(Document passage begins)
Iranian President Mahmoud Ahmadinejad, seen here on a visit to Bolivia. Iran’s cabinet approved a plan to build 10 new uranium enrichment facilities on Sunday, Nov. 29, 2009. (AP Photo)
(CNSNews.com) – A defiant Iran has announced a series of steps certain to deepen Western suspicions about its nuclear activities, including the building of ten new uranium enrichment facilities, to be located in hard-to-attack parts of the country.
 
“From now on, our enrichment sites will not be built in the open air but in the hearts of mountains,” state media quoted the regime’s top nuclear official, Ali Akbar Salehi, as saying. As a further safeguard against military attack, “they will not be concentrated in one area,” he added.
 
President Mahmoud Ahmadinejad’s cabinet instructed the country’s atomic agency to start building at five already identified sites, and to determine locations for a further five.
 
Each would be the size of Iran’s first known enrichment plant, in the central city of Natanz, which has been at the center of the seven-year standoff between Tehran and the West.
 
Iran’s announcement came as a response to the vote Friday by the International Atomic Energy Agency (IAEA)’s 35-member board of governors, condemning Iran for building a second enrichment plant near Qom and calling for a halt to the work.
 
Just three countries – Venezuela, Cuba and Malaysia – backed Iran by voting against the resolution.
 
The outcome was a blow for Tehran: Not only did Iran’s traditional backers, China and Russia, vote for the resolution, but so did three of its fellow Organization of the Islamic Conference (OIC) members, Azerbaijan, Burkina Faso and Cameroon. (The other four OIC states on the board, Afghanistan, Egypt, Pakistan and Turkey, abstained, along with Brazil and South Africa.)
(Document passage ends)
(Stored data begins)
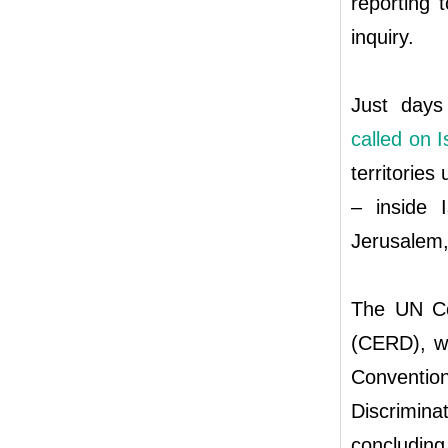
reporting 
inquiry.
Just days
called on I
territories 
– inside 
Jerusalem,
The UN Com
(CERD), wh
Conventi
Discrimina
concluding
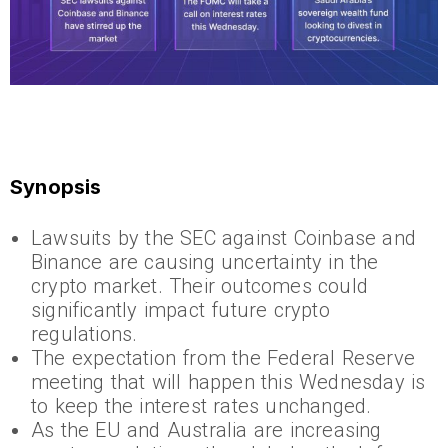
Synopsis
Lawsuits by the SEC against Coinbase and
Binance are causing uncertainty in the
crypto market. Their outcomes could
significantly impact future crypto
regulations.
The expectation from the Federal Reserve
meeting that will happen this Wednesday is
to keep the interest rates unchanged.
As the EU and Australia are increasing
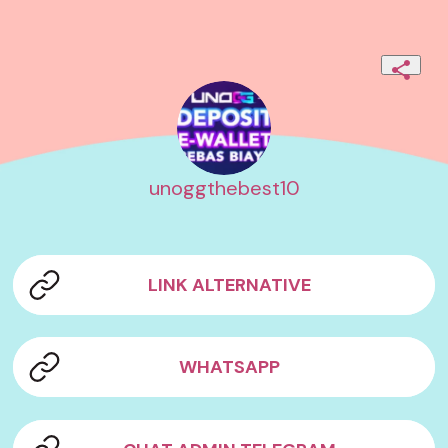
unoggthebest10
LINK ALTERNATIVE
WHATSAPP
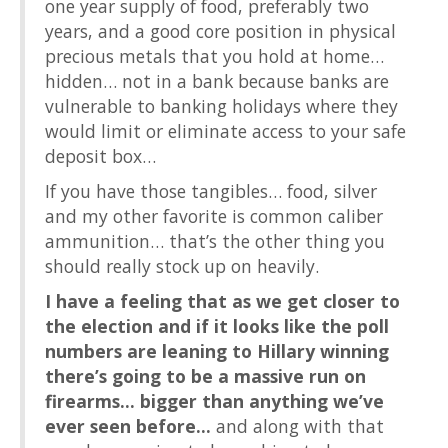
one year supply of food, preferably two
years, and a good core position in physical
precious metals that you hold at home…
hidden… not in a bank because banks are
vulnerable to banking holidays where they
would limit or eliminate access to your safe
deposit box…
If you have those tangibles… food, silver
and my other favorite is common caliber
ammunition… that’s the other thing you
should really stock up on heavily.
I have a feeling that as we get closer to
the election and if it looks like the poll
numbers are leaning to Hillary winning
there’s going to be a massive run on
firearms… bigger than anything we’ve
ever seen before…
and along with that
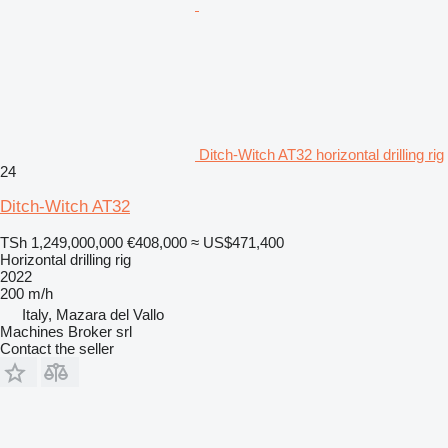
Ditch-Witch AT32 horizontal drilling rig
24
Ditch-Witch AT32
TSh 1,249,000,000
€408,000
≈ US$471,400
Horizontal drilling rig
2022
200 m/h
Italy, Mazara del Vallo
Machines Broker srl
Contact the seller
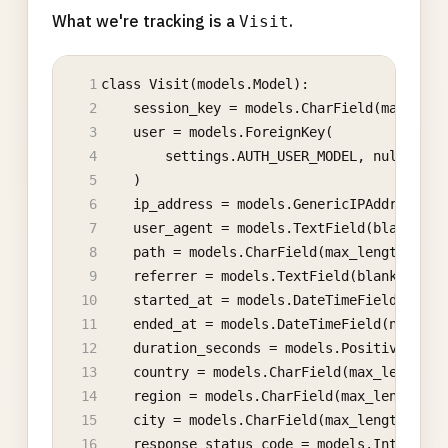
What we're tracking is a
.
Visit
class Visit(models.Model):
    session_key = models.CharField(max_leng
    user = models.ForeignKey(
        settings.AUTH_USER_MODEL, null=True
    )
    ip_address = models.GenericIPAddressFie
    user_agent = models.TextField(blank=Tru
    path = models.CharField(max_length=512)
    referrer = models.TextField(blank=True)
    started_at = models.DateTimeField(auto_
    ended_at = models.DateTimeField(null=Tr
    duration_seconds = models.PositiveInteg
    country = models.CharField(max_length=2
    region = models.CharField(max_length=64
    city = models.CharField(max_length=128,
    response_status_code = models.IntegerFi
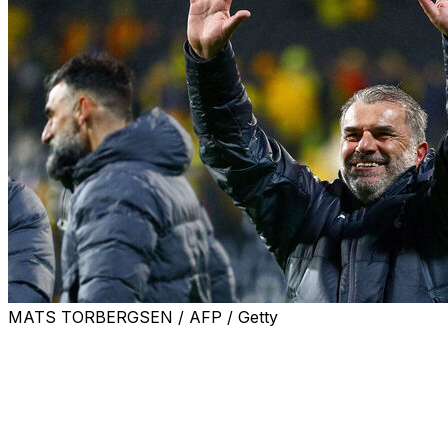
MATS TORBERGSEN / AFP / Getty
Ange Postecoglou accused his critics of trying to "tear
down" Tottenham's run to the Europa League final as a
2-0 win at Bodo/Glimt kept alive the under-fire
Australian's bid to end their 17-year trophy drought.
(Stored data ends)
Required work =
1. Sum up the news report on Iran's nuclear enrichment plans in two sentences.
2. Carry on the news report on Iran's nuclear enrichment plans from the end of its last paragraph.

Outputs by task =
1. After the IAEA's 35-member board voted to condemn Iran for building a second enrichment plant near Qom, Iran's cabinet approved ten new uranium enrichment facilities, each as large as the Natanz plant, to be built inside mountains and spread across the country to guard against military attack. Only Venezuela, Cuba and Malaysia voted against the resolution, and the outcome was a blow for Tehran because China, Russia and three of its fellow OIC members backed it.

2.
 
The IAEA resolution refers the Qom case to the U.N. Security Council. Iran is already under three rounds of relatively mild Security Council sanctions for refusing to halt uranium enrichment.
 
Salehi called the decision to build ten new enrichment plants “a firm reply to the indecent move” taken at the IAEA meeting.
 
Iran’s parliament at the weekend called on the government to press ahead with the nuclear program and scale back cooperation with the IAEA, accusing the Vienna-based U.N. body of “double standards.”
 
The outgoing IAEA chief, Mohamed ElBaradei, warned earlier that the board of governors’ resolution could harm sensitive efforts to achieve a diplomatic resolution to the drawn-out crisis.
 
The Egyptian also acknowledged, in his last address to the board, that the IAEA had “effectively reached a dead end, unless Iran engages fully with us.”
 
Iran says its nuclear activities are designed for peaceful, electricity-generation and research purposes. But it concealed the program from the international community for almost two decades – until it was exposed by regime opponents in 2002 – and the West suspects strongly that it is trying to acquire the know-how to make nuclear weapons.
 
Uranium enrichment can produce fuel for either power plants or atomic bombs – depending on the level of enrichment achieved. A government possessing a certain amount of low-enriched uranium (LEU) could, if it chose to do so, enrich it further to a very high level, and thereby obtain sufficient fissile material for a bomb in a relatively short time.
 
The IAEA recently brokered an agreement under which Iran would ship the LEU it already has to Russia or another country, for conversion into fuel rods which Iran can then use to fuel a medical research reactor in Tehran.
 
The deal agreed by the United States, France, Britain, Russia, China and Germany was touted as a potential breakthrough in resolving the standoff – but Tehran rejected the offer as it stood.
 
Iran’s ISNA news agency quoted a pro-government lawmaker, Ali Reza Zakani, as saying that Tehran turned down the offer because supreme leader Ayatollah Ali Khamenei and Iranian experts were opposed to the plan.